Dinosaur Roars, "Guuugol!"

Justice V.V. Mendoza, interrupting himself in the middle of his impassioned lecture, condescendingly inquired upon his Judicial Review class whether the patience and aptitude for acute legal research continued to be an inevitable feature of "learning law in the grand manner". Randomly picking at unsuspecting students, he tested us on our familiarity with anachronistic research tools such as American Jurisprudence and Corpus Juris Secundum by asking in which parts of the library they may be found and what colors their covers were. After satisfying himself as to our common marginal knowledge of the existence and purpose of these treatises, he finally asked in classic Socratic methodology (i.e., an agonizing question-and-answer-routine wherein the professor asks questions the correct answers to which, only he or she knows) what we use today as our principal reference for legal research. Sensing a probably forthcoming joke, the students erupted in a cacophony of loud whispers.

SCRA,” said one, timidly.

Philippine Reports,” said another.

Lex Libris?

Official Gazette?” and so on...

Noooooo,” interjected the Justice in a raspy, authoritative tone. It's “Guuugol!

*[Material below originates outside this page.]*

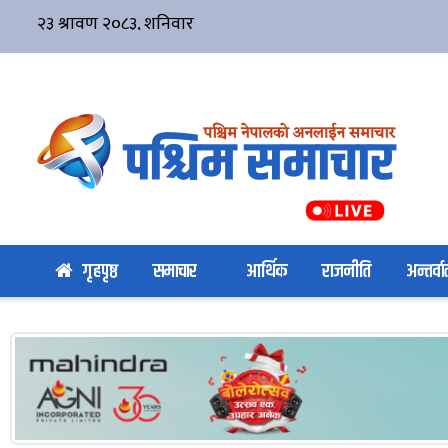
गृहपृष्ठ
समाचार
आर्थिक
राजनीति
अन्तर्वार्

Quite baffled and surely afraid to offend the esteemed Justice by having to ask him to repeat himself, the students groped at one another: “Ano raw 'yon? Ano raw ‘yon?” Then, after a considerable lapse of time, a brilliant one among many blurted, “Ah! GOOGLE!”

Lo and behold, a dinosaur, with his roaring, “Guuugol!” impressed thirty-something half-dimwits by showing that he also knows what a computer and the Internet are and what purposeful things he can do with them.





While we can now easily gorge at an illimitable amount of information anytime because technology has alchemized ink and paper, I wonder: do the Internet and its devices still conduce to the mind’s expansion and growth? Does the Internet just bloat our minds, or does it still also nourish? Considering the law of diminishing returns, is the acumen to make much meaning out of little information not already sacrificed with the mind being flooded with the torrents and torrents of information brought by the Internet (assuming the former is for us more important than the latter, which may be called, “mind obesity”, perhaps)?

The law of diminishing returns presents itself in the apparent deteriorating quality of justice dispensed by our courts due to the worsening clogging of their dockets. Just as a court surely has an optimal number of cases it can simultaneously try, hear and decide, beyond which it can no longer perform its functions with the same prudence and promptness, our minds may already be brimming with Internet information – information, which can no longer be processed in our minds to be anything useful.